Property investors cheered when National promised it would restore interest payment deductions on residential rental properties. But there are a host of other changes proposed by the new government that will have a bearing on the property market for years to come.

The new coalition government has kicked off its 100-day plan to rebuild the economy, deliver tax relief, restore law and order, and deliver better health, education, housing, and infrastructure.

That’s quite a list.

While the freshly minted coalition’s plans for property investors and the rental market made the biggest headlines, a raft of lesser-known changes designed to drive the supply of housing should also get investors thinking.

First, the headline grabbers

The National Party is proposing to reverse three current housing policies.

  • Restore interest deductions on residential rental properties: 50% interest deductibility will remain until April 2025 at which point the deductible proportion will increase to 75%. Interest charges will be 100% tax deductible from April 2026.
  • Return the bright-line test to two years, the level it was when first introduced in 2015. In 2021, Labour extended the timeframe from five years to 10 years on property bought on or after 27 March 2021.
  • Reintroduce no-cause terminations to property leases. Landlords will simply have to give tenants 90 days’ notice before terminating their lease.

Reinstating tax deductibility will provide financial relief for landlords and may even encourage some to make additional purchases. Pegging back the Brightline test will also have investors weighing their options, given the diminished risk of having to pay capital gains tax should they decide to sell within a short horizon. On the flip side, investors struggling with cash flow might be encouraged to sell if they suddenly find themselves off the hook for capital gains tax.

Going for Housing Growth policy

National’s policy aims to unlock land for new housing, build infrastructure to support new development and share the benefits of growth with councils through housing performance incentives.
___
**Instruction a:** According to the property policy article, from when will interest charges on residential rental properties be fully tax deductible?
The rows that come next are unrelated to the property policy article.

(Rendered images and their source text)
___
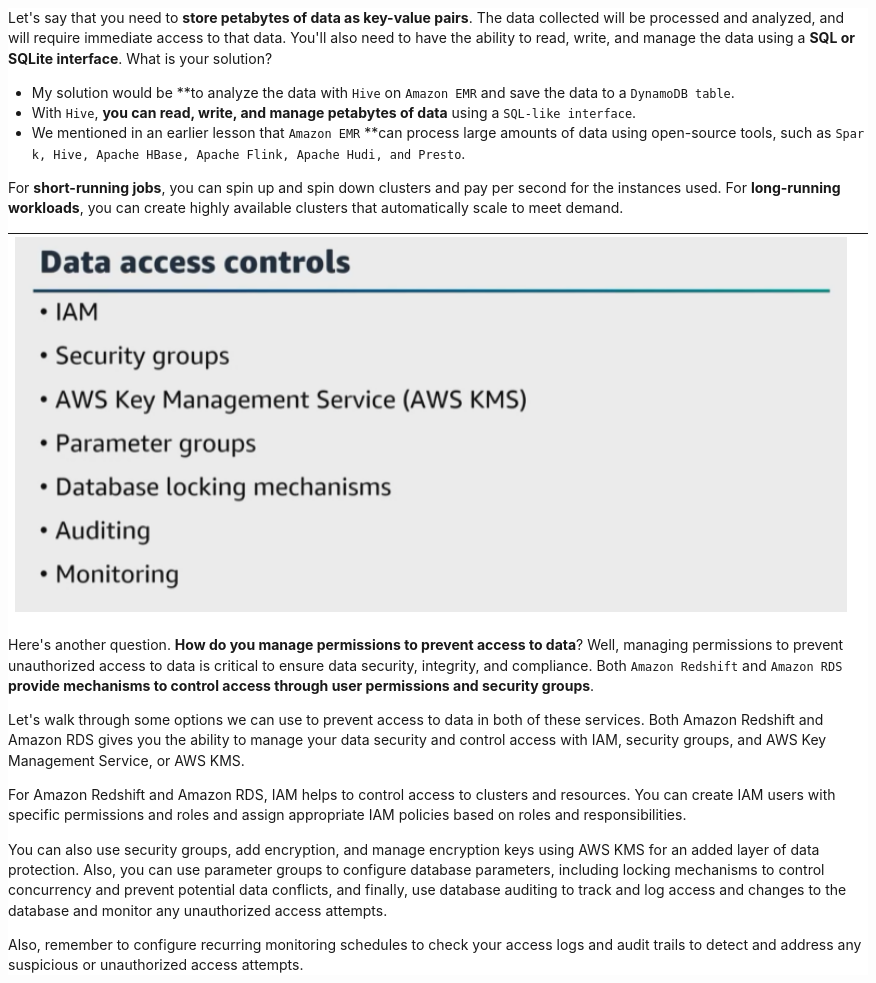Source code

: Let's say that you need to **store petabytes of data as key-value pairs**. The data collected will be processed and analyzed, and will require immediate access to that data. You'll also need to have the ability to read, write, and manage the data using a **SQL or SQLite interface**. What is your solution? 

* My solution would be **to analyze the data with ``Hive`` on ``Amazon EMR`` and save the data to a ``DynamoDB table``. 
* With ``Hive``, **you can read, write, and manage petabytes of data** using a ``SQL-like interface``. 
* We mentioned in an earlier lesson that ``Amazon EMR`` **can process large amounts of data using open-source tools, such as ``Spark, Hive, Apache HBase, Apache Flink, Apache Hudi, and Presto``. 


For **short-running jobs**, you can spin up and spin down clusters and pay per second for the instances used. For **long-running workloads**, you can create highly available clusters that automatically scale to meet demand. 

| <img src="image-7.png" alt="drawing" width="1500"/>  |    |   
|---|---|

Here's another question. **How do you manage permissions to prevent access to data**? Well, managing permissions to prevent unauthorized access to data is critical to ensure data security, integrity, and compliance. Both ``Amazon Redshift`` and ``Amazon RDS`` **provide mechanisms to control access through user permissions and security groups**. 

Let's walk through some options we can use to prevent access to data in both of these services. Both Amazon Redshift and Amazon RDS gives you the ability to manage your data security and control access with IAM, security groups, and AWS Key Management Service, or AWS KMS. 

For Amazon Redshift and Amazon RDS, IAM helps to control access to clusters and resources. You can create IAM users with specific permissions and roles and assign appropriate IAM policies based on roles and responsibilities. 

You can also use security groups, add encryption, and manage encryption keys using AWS KMS for an added layer of data protection. Also, you can use parameter groups to configure database parameters, including locking mechanisms to control concurrency and prevent potential data conflicts, and finally, use database auditing to track and log access and changes to the database and monitor any unauthorized access attempts. 

Also, remember to configure recurring monitoring schedules to check your access logs and audit trails to detect and address any suspicious or unauthorized access attempts.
___
**Instruction b:** From the rows, copy out word for word everything from the line containing "Here's another question." down to the line containing "For Amazon Redshift", including both of those lines.

**Problem solution a:** From April 2026.

**Problem solution b:**
Here's another question. **How do you manage permissions to prevent access to data**? Well, managing permissions to prevent unauthorized access to data is critical to ensure data security, integrity, and compliance. Both ``Amazon Redshift`` and ``Amazon RDS`` **provide mechanisms to control access through user permissions and security groups**. 

Let's walk through some options we can use to prevent access to data in both of these services. Both Amazon Redshift and Amazon RDS gives you the ability to manage your data security and control access with IAM, security groups, and AWS Key Management Service, or AWS KMS. 

For Amazon Redshift and Amazon RDS, IAM helps to control access to clusters and resources. You can create IAM users with specific permissions and roles and assign appropriate IAM policies based on roles and responsibilities. 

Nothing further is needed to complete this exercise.